MATERIAL FOR THIS TASK →
════════

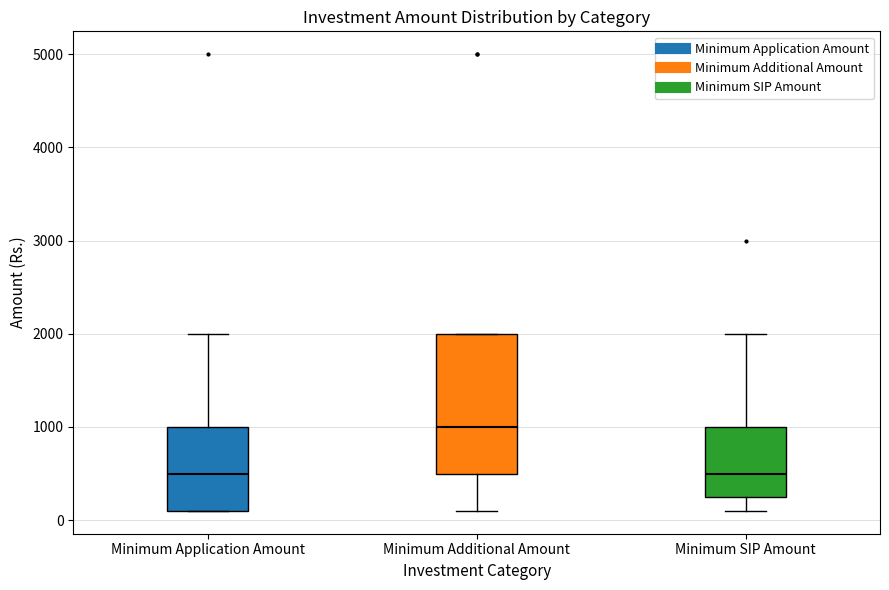

Reading left to right, read every box against the y-axis: the position of its median line, the range the box covers, and the ends of its whiskers. The values are not printed on the chart, so give them approximately, as read against the axis.

Minimum Application Amount: median 500, box 100 to 1000, whiskers 100 to 2000
Minimum Additional Amount: median 1000, box 500 to 2000, whiskers 100 to 2000
Minimum SIP Amount: median 500, box 300 to 1000, whiskers 100 to 2000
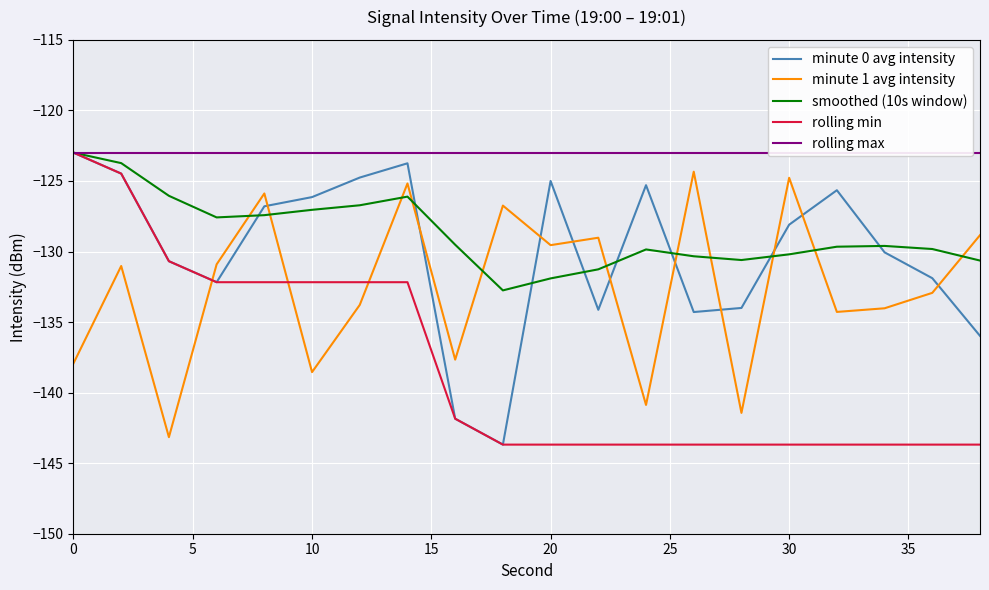

Which series has the largest total across all categories?

rolling max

════════

Find every line in the listing above that contains the word "Minimum", matching case exactly, and copy each of those lines.

TASK ANSWER →
Minimum Application Amount: median 500, box 100 to 1000, whiskers 100 to 2000
Minimum Additional Amount: median 1000, box 500 to 2000, whiskers 100 to 2000
Minimum SIP Amount: median 500, box 300 to 1000, whiskers 100 to 2000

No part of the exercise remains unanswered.